Andreas Seidl: Controversial Abu Dhabi Grand Prix ‘not good’ for Formula 1

McLaren team principal Andreas Seidl says the 2021 Abu Dhabi Grand Prix was the highest profile among a series of controversial decisions made by officials last year.

F1 race director Michael Masi has come under fire throughout the winter break for his decisions that saw Mercedes’ Lewis Hamilton lose the title to Red Bull’s Max Verstappen on the final lap of the season.

At the 2021 finale, a late Safety Car bunched up the pack. But after stating he would not allow lapped cars to overtake, Masi elected to release only the cars between the title contenders. Hamilton was a sitting duck and Verstappen was able to make a late pass to claim victory on fresher tyres.

Masi was put under increasing scrutiny throughout the 2021 season with the Australian often having to defend his decision-making.

The 2021 Belgian Grand Prix was marred by poor weather conditions and qualifying went ahead despite calls from drivers for a red flag. As a result, McLaren’s Lando Norris had a heavy shunt in Q3 at the top of Eau Rouge, with Aston Martin driver Sebastian Vettel critical of running the session in such conditions.

Meanwhile, the Belgian GP itself, also affected by heavy rain, suffered lengthy delays with the race itself being awarded half points after just three laps behind the Safety Car.

Seidl believes the number of controversial decisions had a negative effect on F1, but welcomes creating an environment where mistakes can be openly acknowledged.

“It is clear that what happened in Abu Dhabi was very controversial and not good for the sport,” said Seidl, quoted by BBC Sport.

“If you look at the entire season, a lot of controversial things happened that were overall not good for the sport.

“We need to invest time and energy to understand what happened in the season and see how we can help by making the regulations less complex [and] by giving more support to the race director and to the stewards to avoid the mistakes happening.

“It is still a human sport and that we shouldn’t forget. And we need to accept mistakes can happen on the team side and on the FIA side.

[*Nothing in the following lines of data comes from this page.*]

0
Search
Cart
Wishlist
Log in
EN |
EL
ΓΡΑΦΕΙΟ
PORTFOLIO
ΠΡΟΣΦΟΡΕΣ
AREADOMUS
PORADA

“And it’s important we create an environment where if mistakes happen, you raise your hand and admit them. That is as important as trying to avoid similar controversies in the first place.”

 

The FIA have been conducting a series of investigations into the decisions at the Abu Dhabi Grand Prix, with a report on their findings due at the World Motorsport Council Meeting on March 18.